Serving as a subspecialty of medical personnel with spiritual training is in tension with serving as a subspecialty of religious personnel with medical familiarity.

Where is the center of gravity for our identity?

Is there just one?

Can it shift in a way that doesn't feel like either displacement or abandonment?

If it does shift, does that mean loss, gain or both?

Perhaps more than any other, this tension has corollary tensions: Becoming an evidence-based profession is in tension with doubling down on being story catchers because "God is not a number."

Being a unified field with shared standards and processes is in tension with being a diversified field best served by different professional organizations and procedures.

Prioritizing the professionalization of our field as "spiritual specialists" is in tension with prioritizing the training of our interdisciplinary colleagues as "spiritual generalists" is in tension with committing to both of those.

Being a cost center is in tension with being a revenue generator is in tension with being a revenue multiplier is in tension with being a cost reducer or value enhancer.

Health care is a mission. Health care is a business. The truth of each statement does not negate the truth of the other. Does the call for spiritual care look different in health care as mission than it does in health care as business? Does our response as a field?

Amid increasing financial scrutiny, how might we best position ourselves?

Are we simply a cost center, but one that is essential to the mission and therefore should be funded — and if so, funded to what level?

Are we a potential revenue generator by providing resources to our organizations outside of the acute space or by contracting to sell our services to outside partners?

Are we a revenue multiplier by supporting activities like staff support or advance care planning for which we get paid (or could get paid), but offering them more efficiently?

Or in the current environment of risk contracts, do we lower the overall cost of care by helping people heal more completely, in less resource-intensive settings, or in ways that enhance overall wellness?

The answers involve us continuing, of course, to serve face to face but also through technology (phone, video, email, text). How do we train current and future chaplains to unleash their timeless skills, no matter what cutting-edge tech it is through?

Finally how does the space we occupy in this multipart creative tension enable or inhibit our advocacy for more chaplains to join our number in service of our mission?

THINKING IT OVER
What clarity does this brief offering beget for you?

There are numerous other concerns that mirror tensions already existing in our culture (such as racism, sexism, classism, ableism, heterosexism, thanatophobia, etc.) that are not named here precisely because they are not unique to spiritual care. But one demands mention because of its capacity to make or break our ability to serve all God's people.
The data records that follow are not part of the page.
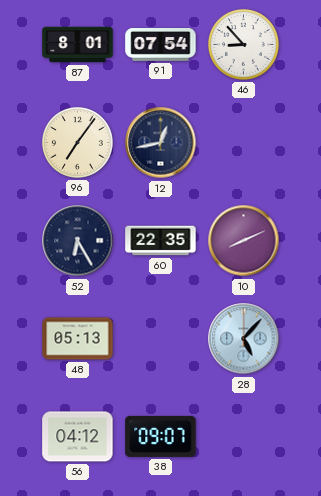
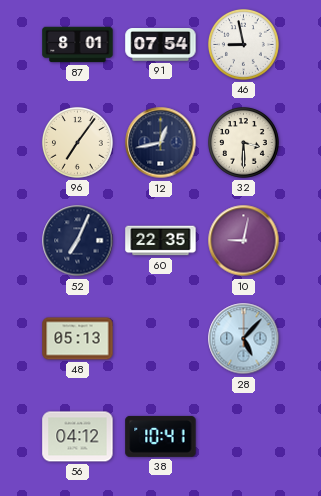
46: 8:53 -> 8:58
32: none -> 3:30
52: 6:25 -> 7:04
10: 8:11 -> 9:02
38: 09:07 -> 10:41
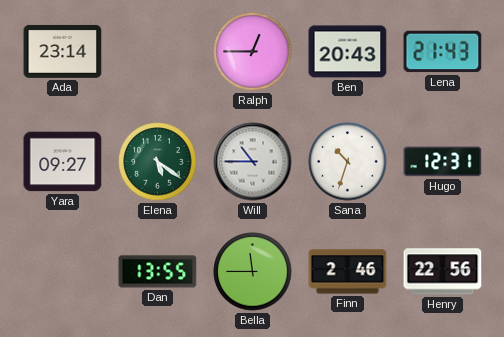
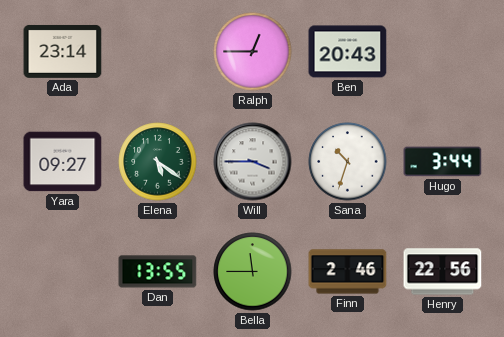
Lena: 21:43 -> none
Will: 10:45 -> 3:45
Hugo: 12:31 -> 3:44
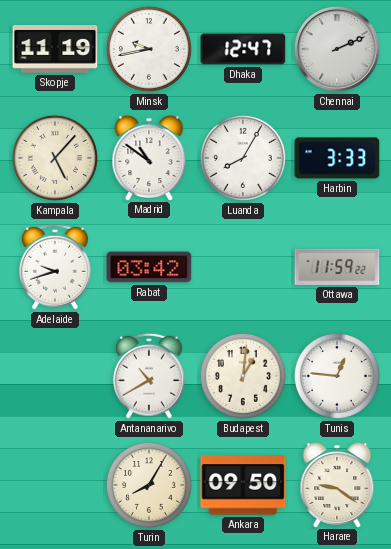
Put broadly: How do we approach diversity and unity across culture, gender, social class, religious tradition and all the other differences we hold in tension with our unity?

As just one significant implication of that challenge, what is our response to the fact that current forms of chaplain training privilege those whose circumstances or traditions make it possible to get a master's degree?

It takes major risks of both time and money to get educated, trained and certified. Is our field willing to take risks to enable the fullness of those who hear the Divine's call to this work, or are we content to look like we've always looked?

As chaplains, we're called to name the dynamic, speak the truth in love and open all eyes to look for opportunities for healing — in all its forms. What does that rich conversation need to sound like where you are?

ZAC M. WILLETTE is a board-certified chaplain and system director for spiritual care and mission integration, Ascension Healthcare, St. Louis.